WANDERERS boss Gary Waddock has been given a reduced budget and just one year to get the Blues back into League One.

Owner Steve Hayes set the tough target immediately after The Chairboys were relegated back to the bottom division after just one season of mixing it with the big boys of Leeds, Charlton and Norwich.

Blues’ demotion was confirmed on Saturday when they lost 2-0 at Leyton Orient in a match they had to win.

They were undone by former Wycombe star Scott McGleish, who made one and scored the other to send them down, less than a year after he was given away on a free transfer by Blues.

Earlier in the season, McGleish’s winning goal cost Peter Taylor his job as Wycombe manager and now he has heaped the pressure on new boss Gary Waddock.

Hayes said: “We have to go up next year. Gary knows it and everyone knows it.

“We don’t want to wait around another year in that division, the aim is to go up automatically and we want to do it in a blaze of glory.

“I’m gutted to find ourselves back in League Two.

“It wasn’t in our plans to go down. I said at the start of the season that I didn’t want to make the numbers up. I wanted to see us in mid-table and maybe getting close to the play-offs.

“But the league table doesn’t lie. We were relegated because we were one of the bottom four clubs.”

Last time Blues went down it took them five years to climb back up, but Hayes believes Waddock is the man to bring them straight back up at the first attempt.

But he will have to do it with a reduced playing budget.

Hayes confirmed: “The budget has been set for next season and it’s a lesser budget than last year. But I’m confident that it’s a good budget.

“We don’t want to take on expensive players with expensive reputations, we want to take on some assets and have a mix of youth and experience.”

Waddock has accepted the budget and the challenge of bringing Blues back at the first attempt.

He said: “I would put the same pressure on myself. I want to bounce back at the first attempt, just like any fan and any owner.

“I want to take this club forward. We’ve taken a step backward and we want to move forward again.”

Owner Hayes pointed the finger of blame for relegation firmly at Taylor, who led the club to promotion just 12 months ago.

He said: “The dye was set in the summer. We gave him a decent budget but he wanted more. He brought in players that didn’t perform.

“We had a bigger budget than some of the teams in the division. The brief was to stay in the division and we fell short.”

Taylor said yesterday: “I’m a bit disappointed with the comments. Certain signings worked out and certain ones maybe didn’t but there’s no manager for whom they all work out and everyone knows that we had a really difficult start to the season.”

Hayes sacked Taylor in October and replaced him with Waddock after McGleish’s winner for Orient made it one league win in 11 matches.

He then backed his new manager with cash, allowing him to bring in 11 new players during the January transfer window, but it still wasn’t enough to stave off relegation with a week of the season still to go.

And going down has forced Blues to tighten the purse strings.

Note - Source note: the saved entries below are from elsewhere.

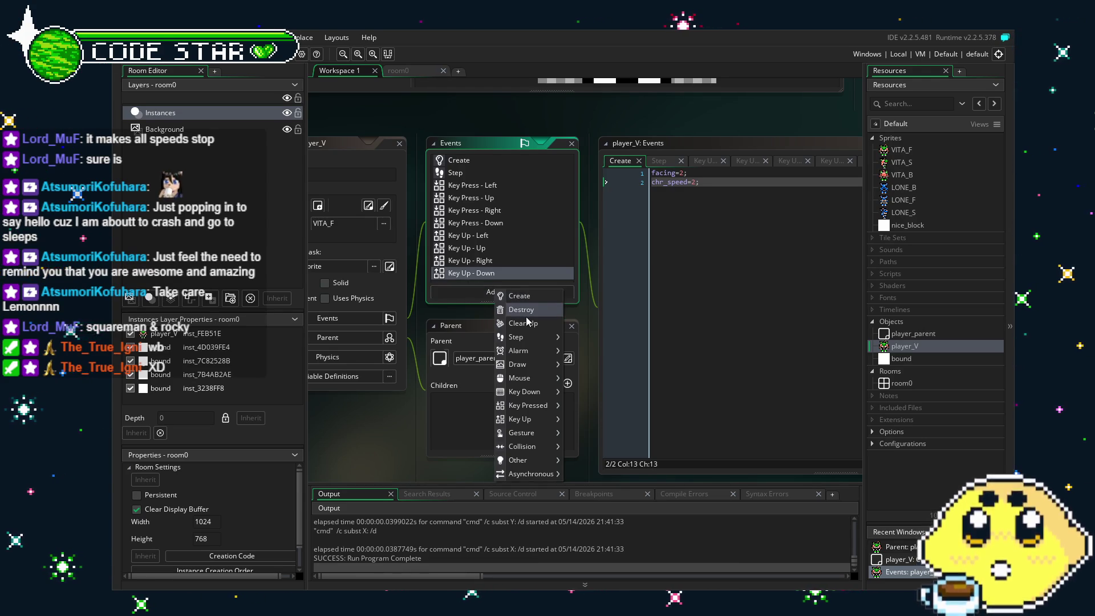
left_click(499, 251)
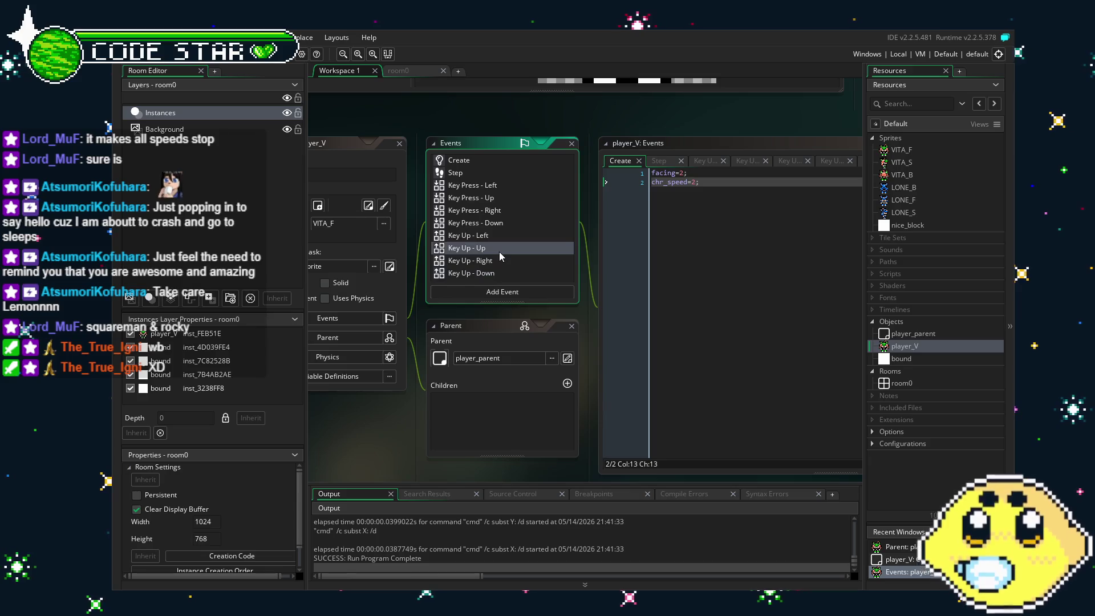
Open the Key Press - Left event's code in the Events list
scroll(499, 252, "up", 1)
scroll(499, 257, "down", 1)
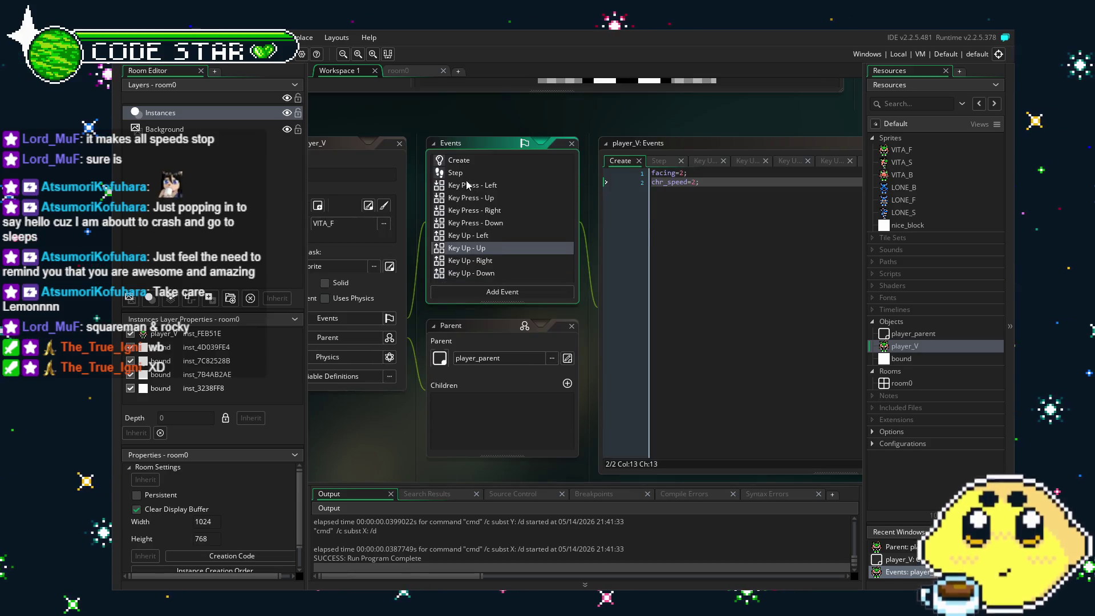
left_click(492, 187)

The Blues are set for a big cash shortfall next year from missing away fans now that they have lost the glamour clubs from their fixture list.

Ten clubs brought more than 1,000 supporters to Adams Park with them and three, including tomorrow’s opponents Gillingham, will have brought double that.

Hayes said: “We will lose a lot in ticket sales. It’s a big shortfall and we’ve got to make it up.”